Java Studio Creator 2
Java Studio Creator 2 was previewed. It will be shipping in a couple of months but you can gain access to it now through the Early Access Program. The Early Access program reaches out to the Java Studio Creator community to participate and influence the planning and development of the IDE.
- Now built on NetBeans IDE 4.1, which provides new support for refactoring, version control and improved code editing
- A greatly expanded library of JavaServer Faces components, which allow development of richer Web applications
- Support for the visual development of Java standard portlets, allowing organizations to aggregate their Web applications in a single Web portal
- Direct support for Enterprise JavaBeans components, enabling easy access to organizations' existing server side business logic.
You can find the download at http://www.developer.sun.com/jscreator.
Java Studio Enterprise 8
Another preview was Java Studio Enterprise 8. Its new features enable a radically new service creation, orchestration, and data mapping capability.
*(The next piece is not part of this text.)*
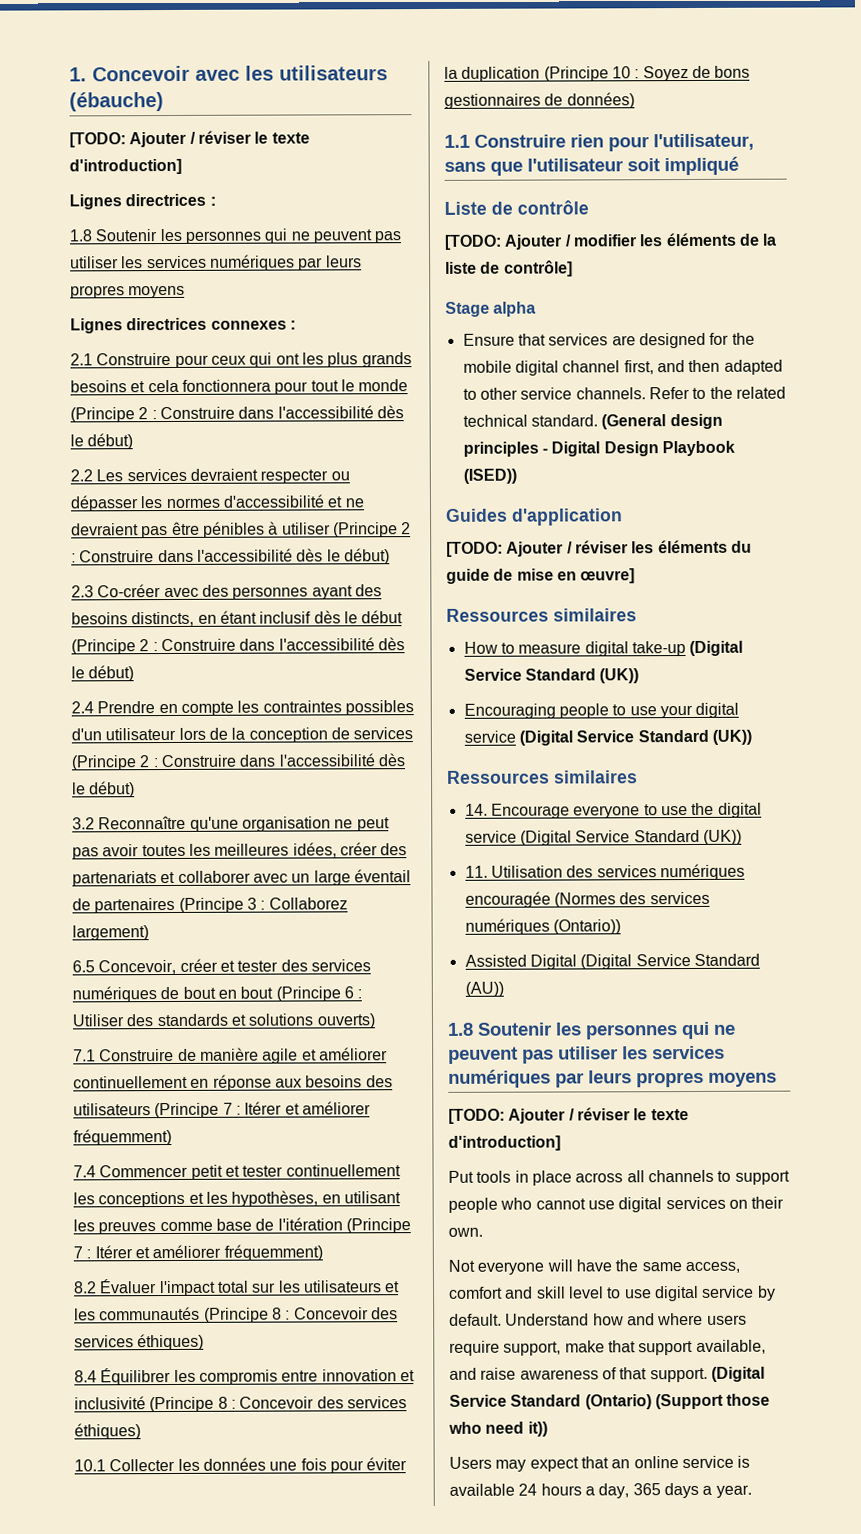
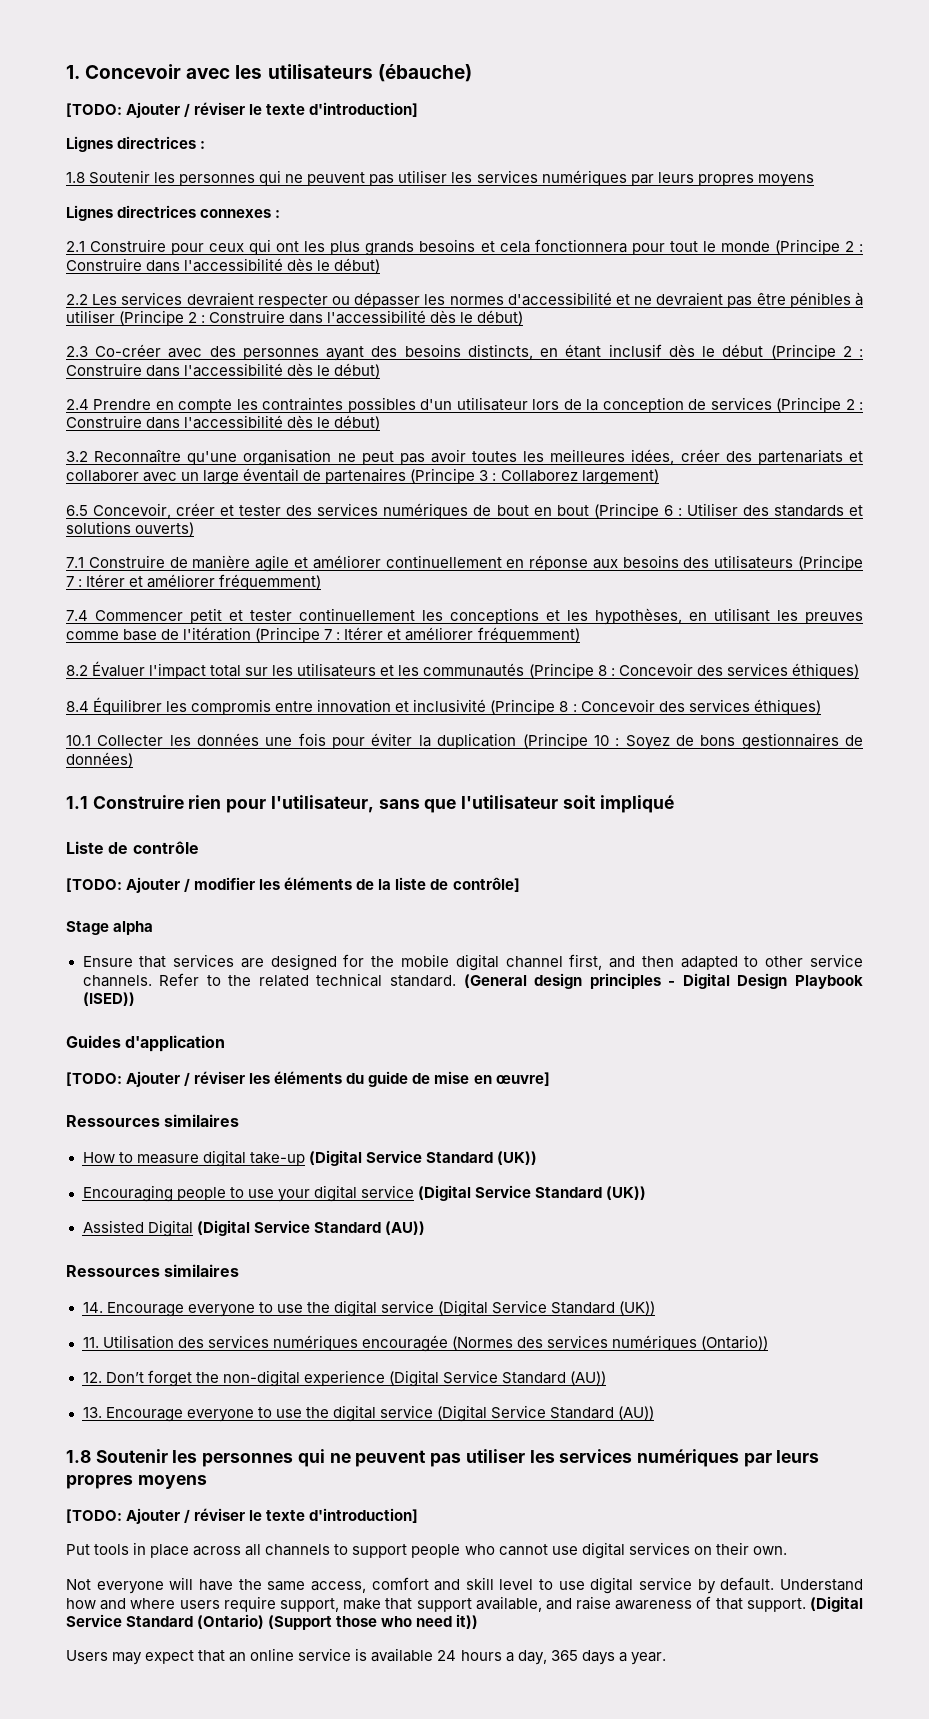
(752, 737) none -> [82,1220,425,1237] // Assisted Digital (Digital Service Standard (AU))
[464,954,577,970] Assisted Digital -> [82,1370,606,1387] [82,1405,433,1422] 12. Don’t forget the non-digital experience (Digital Service Standard (AU)) // 13. Encourage everyone to use the digital service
These new features will aptly aid the development of service oriented architecture (SOA)-based applications with integrated support for service orchestration and consumption, all based on industry defined standards.
Arriving later this summer will be an early access program for Java Studio Enterprise 8, the first enterprise development environment to deliver integrated, code-aware developer collaboration in an effort to accelerate team productivity. Java Studio Enterprise 8 extends both the modeling and collaboration features, providing complete Java Platform, Enterprise Edition 1.4 support.